R: Faria tudo exatamente igual. Fomos verdadeiros em tudo, e essa foi a diferença. Ficamos chateados quando envolveram nossos familiares ou pessoas do nosso círculo de convívio em notícias ou histórias falsas. O respeito deve prevalecer em qualquer circunstância.
· Mudando de assunto, dois polos complexos dizem respeito à Saúde e à Educação. Sabemos que, com todos os defeitos, Mira Estrela é referência na Saúde e na Educação - que mantém uma boa nota no IDEB. Para alguns profissionais de ambos os setores, investimentos na infraestrutura, na capacitação e valorização seriam o passo inicial para avanços e melhorias. Me permitam pegar emprestada uma sábia provocação do Cristovam Buarque, ex-ministro da Educação: e se tudo isso for conquistado e quase nada (ou muito pouco) melhorar? De quem será a culpa depois?
R: Na Saúde e na Educação, ainda temos muito o que conquistar. Ninguém pode garantir chegar nos 100% em tudo, sempre dependeremos de questões humanas e físicas para tal acontecimento. Mas há a diferença entre aquele que quer fazer acontecer e aquele que não deixa acontecer. Eu me comprometo em trabalhar para fazer acontecer e conquistar as melhorias necessárias.
· No plano de governo de vocês são apresentadas muitas propostas. A princípio, por essa grande quantidade de propostas, o plano parece não se concentrar em algumas medidas com mais especificidades. Vocês acham que é realmente possível executá-lo, e executá-lo bem - se não tudo, pelo menos os pontos mais urgentes (comentarei sobre isso na próxima pergunta) -, em apenas quatro anos?... Com isso não estou dizendo que não são sérias as propostas, ou que esses problemas de fato não existam.
R: Temos consciência que alguns projetos são a curto, médio e a longo prazo, e que também depende do orçamento financeiro. Entraremos na gestão comprometidos em cumprir cada proposta. Focados em realizar as principais urgências de cada setor.
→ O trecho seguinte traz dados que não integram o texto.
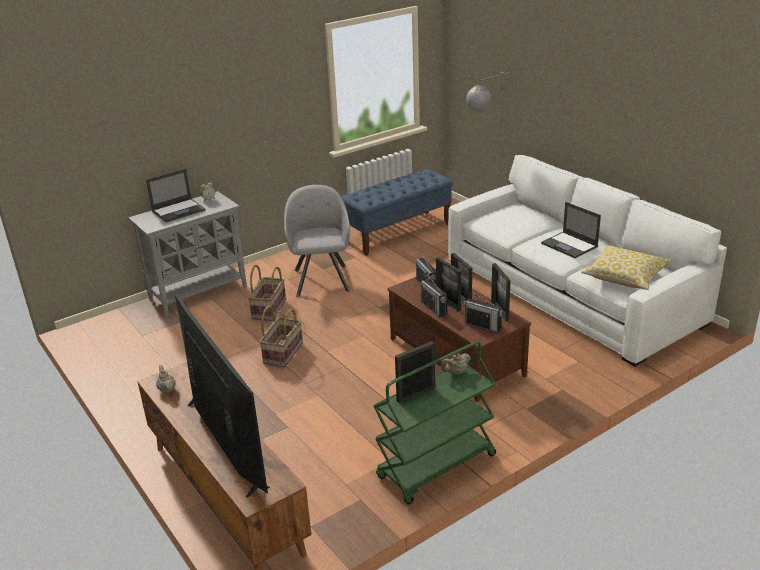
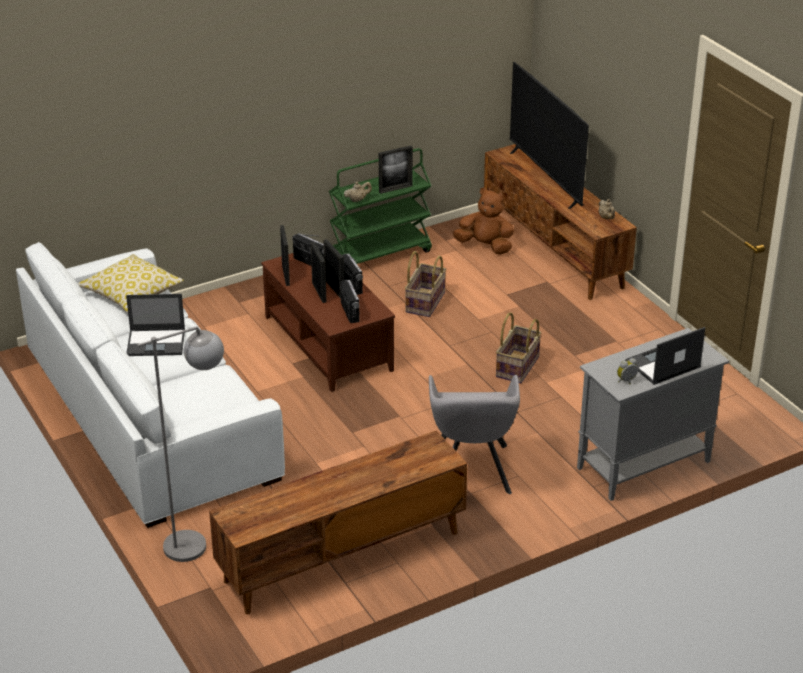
camera: 175 degrees left, 5 degrees up
basket [248,265,286,321] -> basket moved to [405,251,446,317]
blue bench [341,169,453,256] -> brown tv stand [209,430,467,615]
laptop [541,202,601,258] -> laptop turned 120 degrees clockwise [126,294,185,356]
none -> brown plush toy [453,188,514,255]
Todo o nosso plano foi estruturado baseado no que ouvimos da população durante esse mandato e também sobre ideias e projetos que entendemos que contribuirão para melhorar a infraestrutura do município.
· ...A questão dos desastres ambientais, por exemplo, não ganhou o destaque que merecia durante a campanha. Recentemente a Folha de S. Paulo (Cotidiano, 30/09) publicou uma matéria ótima alertando para o fato de que "mais da metade dos municípios não tem plano de resposta a desastres ambientais". Mira Estrela sendo um município turístico e com reserva ambiental, pergunto para o Marquim: pela tua experiência no campo, como vocês planejam desenvolver e tornar essas medidas fundamentais e efetivas nestes quatro anos de gestão?
R: É uma ótima pergunta. Pensando exatamente na prevenção é que queremos dar mais atenção e importância ao trabalho e estrutura da Defesa Civil, criando o Centro de Operações Integradas, onde uniremos os serviços como: segurança pública, trânsito, ambiental, enfim, integrar toda a rede de apoio, unindo tecnologia e informação, estruturando pessoas em conhecimento técnico, operacional e em equipamentos de trabalho.